> INSTRUCTIONS TO FOLLOW:
Please transcribe, exactly, the line that contains "Từ vựng lớp 10 Cơ bản" and every line after it to the end of the records, and nothing else.

[SUPPLIED INFORMATION — start]

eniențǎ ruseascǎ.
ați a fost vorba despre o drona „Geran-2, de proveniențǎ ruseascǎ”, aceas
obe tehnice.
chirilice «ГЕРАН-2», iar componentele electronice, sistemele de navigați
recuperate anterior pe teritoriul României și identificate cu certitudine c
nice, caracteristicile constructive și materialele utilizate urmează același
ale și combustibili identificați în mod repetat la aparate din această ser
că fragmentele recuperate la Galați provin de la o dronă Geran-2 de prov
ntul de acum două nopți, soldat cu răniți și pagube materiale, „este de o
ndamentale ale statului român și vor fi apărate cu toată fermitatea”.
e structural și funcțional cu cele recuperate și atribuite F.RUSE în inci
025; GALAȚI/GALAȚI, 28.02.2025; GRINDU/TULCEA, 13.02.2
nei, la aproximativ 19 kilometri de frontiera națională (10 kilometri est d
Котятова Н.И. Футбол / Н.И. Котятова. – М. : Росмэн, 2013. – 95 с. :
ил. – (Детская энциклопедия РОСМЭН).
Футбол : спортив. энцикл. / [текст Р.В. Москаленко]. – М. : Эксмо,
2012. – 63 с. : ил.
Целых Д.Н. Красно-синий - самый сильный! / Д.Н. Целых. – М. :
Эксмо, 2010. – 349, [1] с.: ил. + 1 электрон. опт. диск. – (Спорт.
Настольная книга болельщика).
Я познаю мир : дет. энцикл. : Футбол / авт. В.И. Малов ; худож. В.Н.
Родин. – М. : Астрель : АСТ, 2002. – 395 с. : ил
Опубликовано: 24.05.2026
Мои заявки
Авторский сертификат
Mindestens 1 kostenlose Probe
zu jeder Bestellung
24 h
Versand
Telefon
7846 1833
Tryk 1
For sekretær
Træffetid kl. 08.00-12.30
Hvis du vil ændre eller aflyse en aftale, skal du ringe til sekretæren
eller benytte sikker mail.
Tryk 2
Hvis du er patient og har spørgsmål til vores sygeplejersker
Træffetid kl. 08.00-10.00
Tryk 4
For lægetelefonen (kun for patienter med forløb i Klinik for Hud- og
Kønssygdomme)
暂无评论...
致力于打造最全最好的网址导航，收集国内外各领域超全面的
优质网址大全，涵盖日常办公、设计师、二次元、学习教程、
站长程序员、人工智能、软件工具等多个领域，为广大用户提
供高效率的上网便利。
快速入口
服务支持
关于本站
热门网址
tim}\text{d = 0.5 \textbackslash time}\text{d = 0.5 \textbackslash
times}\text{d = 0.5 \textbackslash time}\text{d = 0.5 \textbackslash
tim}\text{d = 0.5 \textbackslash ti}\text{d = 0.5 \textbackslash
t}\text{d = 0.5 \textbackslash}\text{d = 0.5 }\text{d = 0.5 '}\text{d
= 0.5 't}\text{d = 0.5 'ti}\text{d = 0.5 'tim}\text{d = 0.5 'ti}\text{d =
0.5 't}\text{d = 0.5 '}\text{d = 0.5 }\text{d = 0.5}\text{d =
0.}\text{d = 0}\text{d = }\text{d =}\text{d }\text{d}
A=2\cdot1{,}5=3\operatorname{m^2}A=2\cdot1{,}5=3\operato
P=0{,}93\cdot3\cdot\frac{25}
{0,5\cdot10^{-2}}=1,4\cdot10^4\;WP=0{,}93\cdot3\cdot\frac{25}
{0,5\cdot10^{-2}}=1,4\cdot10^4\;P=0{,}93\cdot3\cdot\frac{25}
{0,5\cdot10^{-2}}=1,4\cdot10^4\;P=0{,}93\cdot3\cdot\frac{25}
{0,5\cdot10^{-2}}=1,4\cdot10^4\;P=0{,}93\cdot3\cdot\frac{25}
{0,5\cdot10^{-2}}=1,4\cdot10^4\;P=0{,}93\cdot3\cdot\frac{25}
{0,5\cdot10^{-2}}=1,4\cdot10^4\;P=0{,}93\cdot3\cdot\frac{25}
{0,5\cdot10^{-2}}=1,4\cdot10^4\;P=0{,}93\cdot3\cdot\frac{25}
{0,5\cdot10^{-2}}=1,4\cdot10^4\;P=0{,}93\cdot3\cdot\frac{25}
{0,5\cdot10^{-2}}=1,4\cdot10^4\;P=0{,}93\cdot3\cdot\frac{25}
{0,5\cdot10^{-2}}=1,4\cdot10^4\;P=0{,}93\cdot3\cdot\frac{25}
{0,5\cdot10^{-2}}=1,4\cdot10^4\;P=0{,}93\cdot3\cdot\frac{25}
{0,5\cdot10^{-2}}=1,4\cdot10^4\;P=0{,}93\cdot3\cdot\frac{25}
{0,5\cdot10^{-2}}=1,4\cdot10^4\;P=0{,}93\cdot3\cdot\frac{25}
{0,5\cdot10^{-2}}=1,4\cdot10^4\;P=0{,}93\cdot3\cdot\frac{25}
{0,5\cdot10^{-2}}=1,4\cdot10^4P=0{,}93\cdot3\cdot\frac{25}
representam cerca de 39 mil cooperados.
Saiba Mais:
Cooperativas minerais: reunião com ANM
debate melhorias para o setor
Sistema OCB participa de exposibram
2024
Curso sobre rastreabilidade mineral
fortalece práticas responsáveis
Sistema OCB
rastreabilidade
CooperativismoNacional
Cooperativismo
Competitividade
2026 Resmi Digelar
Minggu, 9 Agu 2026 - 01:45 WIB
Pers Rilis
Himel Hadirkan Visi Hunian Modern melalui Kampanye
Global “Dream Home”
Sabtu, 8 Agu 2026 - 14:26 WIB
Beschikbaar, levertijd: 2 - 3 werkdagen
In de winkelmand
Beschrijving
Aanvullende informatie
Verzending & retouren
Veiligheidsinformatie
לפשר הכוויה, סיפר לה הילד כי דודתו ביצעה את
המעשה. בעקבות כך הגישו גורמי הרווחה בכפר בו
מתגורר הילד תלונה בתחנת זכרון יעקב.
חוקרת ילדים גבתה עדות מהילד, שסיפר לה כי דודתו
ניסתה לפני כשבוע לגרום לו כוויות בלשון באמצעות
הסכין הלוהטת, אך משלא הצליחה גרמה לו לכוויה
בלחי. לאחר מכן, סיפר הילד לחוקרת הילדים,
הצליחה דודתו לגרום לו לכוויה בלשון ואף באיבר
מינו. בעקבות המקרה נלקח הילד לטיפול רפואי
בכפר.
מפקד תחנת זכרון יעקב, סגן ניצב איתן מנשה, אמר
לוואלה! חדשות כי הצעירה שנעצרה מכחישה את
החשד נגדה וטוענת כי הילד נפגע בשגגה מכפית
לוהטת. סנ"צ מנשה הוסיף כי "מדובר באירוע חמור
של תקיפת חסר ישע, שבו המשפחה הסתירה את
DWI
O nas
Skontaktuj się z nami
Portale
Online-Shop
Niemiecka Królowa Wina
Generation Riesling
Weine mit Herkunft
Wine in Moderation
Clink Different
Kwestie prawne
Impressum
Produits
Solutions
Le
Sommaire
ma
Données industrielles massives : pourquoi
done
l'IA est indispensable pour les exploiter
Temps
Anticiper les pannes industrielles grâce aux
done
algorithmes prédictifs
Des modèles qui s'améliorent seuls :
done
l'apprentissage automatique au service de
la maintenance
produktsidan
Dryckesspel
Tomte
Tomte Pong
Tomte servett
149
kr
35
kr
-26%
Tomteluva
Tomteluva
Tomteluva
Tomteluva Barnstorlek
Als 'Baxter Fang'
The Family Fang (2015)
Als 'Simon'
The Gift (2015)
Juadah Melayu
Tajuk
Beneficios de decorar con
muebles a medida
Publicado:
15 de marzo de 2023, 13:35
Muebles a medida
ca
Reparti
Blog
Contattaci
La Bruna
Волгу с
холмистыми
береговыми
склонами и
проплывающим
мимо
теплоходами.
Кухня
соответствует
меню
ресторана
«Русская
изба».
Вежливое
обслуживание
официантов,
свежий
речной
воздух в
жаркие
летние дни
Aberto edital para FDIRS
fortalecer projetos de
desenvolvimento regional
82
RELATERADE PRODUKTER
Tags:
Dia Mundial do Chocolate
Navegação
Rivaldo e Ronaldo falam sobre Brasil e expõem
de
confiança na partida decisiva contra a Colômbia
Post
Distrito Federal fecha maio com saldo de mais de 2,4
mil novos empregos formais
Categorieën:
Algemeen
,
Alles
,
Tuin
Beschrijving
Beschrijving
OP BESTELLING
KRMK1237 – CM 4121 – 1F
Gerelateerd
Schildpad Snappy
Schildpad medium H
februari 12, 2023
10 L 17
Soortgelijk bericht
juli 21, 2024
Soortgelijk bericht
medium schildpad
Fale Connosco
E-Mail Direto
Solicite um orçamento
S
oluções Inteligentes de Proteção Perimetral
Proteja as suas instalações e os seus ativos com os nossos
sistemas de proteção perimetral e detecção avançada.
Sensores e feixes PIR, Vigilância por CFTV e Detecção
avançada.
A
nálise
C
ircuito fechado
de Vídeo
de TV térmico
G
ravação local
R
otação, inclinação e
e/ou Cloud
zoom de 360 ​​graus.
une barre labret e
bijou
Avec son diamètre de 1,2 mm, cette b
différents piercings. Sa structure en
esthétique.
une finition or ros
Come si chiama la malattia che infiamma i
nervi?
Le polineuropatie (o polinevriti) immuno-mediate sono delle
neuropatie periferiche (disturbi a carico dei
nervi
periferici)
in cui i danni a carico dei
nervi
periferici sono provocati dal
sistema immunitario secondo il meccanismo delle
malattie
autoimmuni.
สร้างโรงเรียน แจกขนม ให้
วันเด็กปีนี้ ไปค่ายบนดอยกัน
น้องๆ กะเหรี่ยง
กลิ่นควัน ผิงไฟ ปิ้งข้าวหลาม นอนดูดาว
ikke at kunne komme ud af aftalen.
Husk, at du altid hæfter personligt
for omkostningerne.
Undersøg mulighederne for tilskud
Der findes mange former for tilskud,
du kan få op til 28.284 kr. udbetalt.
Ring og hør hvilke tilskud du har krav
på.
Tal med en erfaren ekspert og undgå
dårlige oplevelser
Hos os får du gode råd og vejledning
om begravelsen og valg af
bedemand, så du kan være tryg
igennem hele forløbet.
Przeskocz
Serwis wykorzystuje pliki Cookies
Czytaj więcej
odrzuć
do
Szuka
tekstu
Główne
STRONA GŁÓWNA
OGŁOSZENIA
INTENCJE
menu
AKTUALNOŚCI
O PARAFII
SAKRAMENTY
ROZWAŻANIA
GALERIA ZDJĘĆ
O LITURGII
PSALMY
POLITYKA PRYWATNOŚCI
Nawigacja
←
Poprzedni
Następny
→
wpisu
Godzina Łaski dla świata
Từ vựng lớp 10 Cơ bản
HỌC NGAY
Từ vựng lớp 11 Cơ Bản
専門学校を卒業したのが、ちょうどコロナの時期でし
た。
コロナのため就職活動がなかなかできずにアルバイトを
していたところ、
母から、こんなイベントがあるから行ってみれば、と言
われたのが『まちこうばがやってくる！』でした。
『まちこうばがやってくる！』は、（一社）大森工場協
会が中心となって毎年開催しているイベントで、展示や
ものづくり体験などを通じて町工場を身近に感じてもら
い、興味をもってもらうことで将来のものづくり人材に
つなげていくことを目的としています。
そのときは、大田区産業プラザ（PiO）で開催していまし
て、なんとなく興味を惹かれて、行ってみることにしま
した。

[SUPPLIED INFORMATION — finish]

> TASK ANSWER:
Từ vựng lớp 10 Cơ bản
HỌC NGAY
Từ vựng lớp 11 Cơ Bản
専門学校を卒業したのが、ちょうどコロナの時期でし
た。
コロナのため就職活動がなかなかできずにアルバイトを
していたところ、
母から、こんなイベントがあるから行ってみれば、と言
われたのが『まちこうばがやってくる！』でした。
『まちこうばがやってくる！』は、（一社）大森工場協
会が中心となって毎年開催しているイベントで、展示や
ものづくり体験などを通じて町工場を身近に感じてもら
い、興味をもってもらうことで将来のものづくり人材に
つなげていくことを目的としています。
そのときは、大田区産業プラザ（PiO）で開催していまし
て、なんとなく興味を惹かれて、行ってみることにしま
した。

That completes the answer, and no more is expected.